Dem Affront der Parteigenossen versuchte Czaja noch etwas abzugewinnen

Nicht nur damit steht er etwas quer zum eher rechten Landesverband in Berlin. Dass die CDU in Berlin auch 2021 noch sehr westdeutsch geprägt ist, ließ ihn die Parteiführung zuletzt wieder bei der Aufstellung der Listenkandidaten für die Bundestagswahl spüren, als sie ihm einen aussichtsreichen Platz verwehrte. "Mich bekommen Sie nur mit der Erststimme", warb Czaja daraufhin und versuchte dem Affront der Parteigenossen noch etwas abzugewinnen: Ab jetzt gebe es in seinem Wahlkampf "keinen Parteienzwang, keine faulen Kompromisse", sagte er damals.
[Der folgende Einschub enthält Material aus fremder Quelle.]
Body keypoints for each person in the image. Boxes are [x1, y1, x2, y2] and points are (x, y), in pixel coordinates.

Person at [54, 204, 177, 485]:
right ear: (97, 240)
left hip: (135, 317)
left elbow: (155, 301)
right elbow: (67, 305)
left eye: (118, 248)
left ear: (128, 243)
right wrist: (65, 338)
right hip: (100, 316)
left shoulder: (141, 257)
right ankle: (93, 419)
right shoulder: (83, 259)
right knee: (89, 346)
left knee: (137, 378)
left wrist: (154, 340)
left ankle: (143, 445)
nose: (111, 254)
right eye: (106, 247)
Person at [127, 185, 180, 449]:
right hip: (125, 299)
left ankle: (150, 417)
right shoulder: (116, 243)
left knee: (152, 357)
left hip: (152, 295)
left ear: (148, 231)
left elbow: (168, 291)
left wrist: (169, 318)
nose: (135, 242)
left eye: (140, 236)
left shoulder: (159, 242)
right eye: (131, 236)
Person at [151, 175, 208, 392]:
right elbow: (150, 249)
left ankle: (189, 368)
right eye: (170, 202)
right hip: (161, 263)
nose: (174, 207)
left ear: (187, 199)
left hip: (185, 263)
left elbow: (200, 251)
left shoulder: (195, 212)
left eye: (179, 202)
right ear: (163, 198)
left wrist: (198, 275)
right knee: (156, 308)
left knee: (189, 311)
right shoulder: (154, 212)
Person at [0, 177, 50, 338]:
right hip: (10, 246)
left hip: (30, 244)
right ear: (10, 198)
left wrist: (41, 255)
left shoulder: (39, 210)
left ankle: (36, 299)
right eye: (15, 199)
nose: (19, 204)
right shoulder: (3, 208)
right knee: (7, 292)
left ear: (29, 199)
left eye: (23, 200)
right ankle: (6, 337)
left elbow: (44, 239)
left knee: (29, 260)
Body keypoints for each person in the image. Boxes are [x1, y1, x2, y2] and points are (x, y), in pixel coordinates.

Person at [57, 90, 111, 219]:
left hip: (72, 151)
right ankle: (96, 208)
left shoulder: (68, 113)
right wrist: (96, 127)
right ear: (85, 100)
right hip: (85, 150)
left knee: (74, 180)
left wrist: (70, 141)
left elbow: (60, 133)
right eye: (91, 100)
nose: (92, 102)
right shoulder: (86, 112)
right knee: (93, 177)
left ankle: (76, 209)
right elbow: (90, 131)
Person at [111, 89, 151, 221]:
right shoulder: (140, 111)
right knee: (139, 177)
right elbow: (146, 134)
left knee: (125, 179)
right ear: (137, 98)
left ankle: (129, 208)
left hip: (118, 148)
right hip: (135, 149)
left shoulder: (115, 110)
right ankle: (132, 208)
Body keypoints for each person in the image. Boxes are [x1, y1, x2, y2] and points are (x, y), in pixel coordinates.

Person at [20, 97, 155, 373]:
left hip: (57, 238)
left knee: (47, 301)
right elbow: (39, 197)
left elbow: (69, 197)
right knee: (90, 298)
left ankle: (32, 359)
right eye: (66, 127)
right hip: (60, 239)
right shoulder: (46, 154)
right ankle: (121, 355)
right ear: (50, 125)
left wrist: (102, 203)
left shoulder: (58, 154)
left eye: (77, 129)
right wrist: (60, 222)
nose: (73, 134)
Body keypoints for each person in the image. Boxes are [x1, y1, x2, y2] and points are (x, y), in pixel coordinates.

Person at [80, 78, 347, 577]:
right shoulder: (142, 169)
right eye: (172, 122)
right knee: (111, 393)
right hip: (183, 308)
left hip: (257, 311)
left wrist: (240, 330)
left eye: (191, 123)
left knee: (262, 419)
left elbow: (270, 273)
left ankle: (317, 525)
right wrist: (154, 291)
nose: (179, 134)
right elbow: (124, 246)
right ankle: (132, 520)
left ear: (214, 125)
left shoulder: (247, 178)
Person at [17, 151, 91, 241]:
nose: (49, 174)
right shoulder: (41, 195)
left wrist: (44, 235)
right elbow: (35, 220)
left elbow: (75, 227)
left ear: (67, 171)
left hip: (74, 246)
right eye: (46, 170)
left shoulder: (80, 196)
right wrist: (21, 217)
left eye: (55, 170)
Dazu gehörte auch, dass sich der Landesverband Berlin bereits beim ersten Anlauf für Friedrich Merz als neuen CDU-Chef ausgesprochen hatte. Czajas Wunschkandidat war hingegen Gesundheitsminister Jens Spahn; zuletzt sprach er sich deutlich für eine Kandidatur von Armin Laschet aus. Warum er dann nun gemeinsam mit Merz antreten will? "Wir haben unterschiedliche Erfahrungshintergründe. Wir haben sicherlich auch unterschiedliche Perspektiven", antwortet Czaja. "Es macht aber auch keinen Sinn, ein Team aufzustellen, das alles gleich sieht."